▸ Job
In the data below, find every line with the string "rate" and pull it out.

*** Opening of Extracted data ***

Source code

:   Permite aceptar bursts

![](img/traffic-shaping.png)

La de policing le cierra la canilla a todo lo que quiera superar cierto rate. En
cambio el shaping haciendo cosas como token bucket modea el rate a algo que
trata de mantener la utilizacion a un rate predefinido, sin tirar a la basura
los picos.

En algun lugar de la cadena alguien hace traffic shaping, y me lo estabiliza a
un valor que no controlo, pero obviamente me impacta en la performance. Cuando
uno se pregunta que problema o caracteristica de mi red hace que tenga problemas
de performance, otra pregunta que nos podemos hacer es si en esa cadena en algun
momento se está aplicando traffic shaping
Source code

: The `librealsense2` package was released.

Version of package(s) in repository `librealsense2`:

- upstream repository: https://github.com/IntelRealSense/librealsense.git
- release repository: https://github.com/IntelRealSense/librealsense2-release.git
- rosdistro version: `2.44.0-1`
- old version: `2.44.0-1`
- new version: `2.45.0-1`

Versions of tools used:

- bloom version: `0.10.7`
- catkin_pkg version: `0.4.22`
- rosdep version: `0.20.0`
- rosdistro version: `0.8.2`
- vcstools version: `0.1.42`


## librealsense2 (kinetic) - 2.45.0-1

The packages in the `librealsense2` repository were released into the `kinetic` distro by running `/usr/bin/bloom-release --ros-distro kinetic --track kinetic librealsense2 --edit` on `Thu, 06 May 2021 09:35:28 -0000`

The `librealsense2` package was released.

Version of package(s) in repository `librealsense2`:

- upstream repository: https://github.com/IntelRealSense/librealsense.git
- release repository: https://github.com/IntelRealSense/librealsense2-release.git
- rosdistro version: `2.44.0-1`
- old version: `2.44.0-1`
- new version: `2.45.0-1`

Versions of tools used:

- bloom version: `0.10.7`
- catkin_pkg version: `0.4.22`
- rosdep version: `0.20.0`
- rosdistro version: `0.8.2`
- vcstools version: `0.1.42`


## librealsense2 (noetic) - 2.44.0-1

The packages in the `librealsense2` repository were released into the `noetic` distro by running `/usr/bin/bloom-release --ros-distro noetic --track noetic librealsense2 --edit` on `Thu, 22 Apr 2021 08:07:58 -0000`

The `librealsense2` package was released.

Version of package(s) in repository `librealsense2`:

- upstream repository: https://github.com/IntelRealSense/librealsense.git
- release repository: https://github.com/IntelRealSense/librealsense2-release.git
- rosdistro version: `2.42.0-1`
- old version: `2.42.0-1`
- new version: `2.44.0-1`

*** Close of Extracted data ***

▸ Worked solution
La de policing le cierra la canilla a todo lo que quiera superar cierto rate. En
cambio el shaping haciendo cosas como token bucket modea el rate a algo que
trata de mantener la utilizacion a un rate predefinido, sin tirar a la basura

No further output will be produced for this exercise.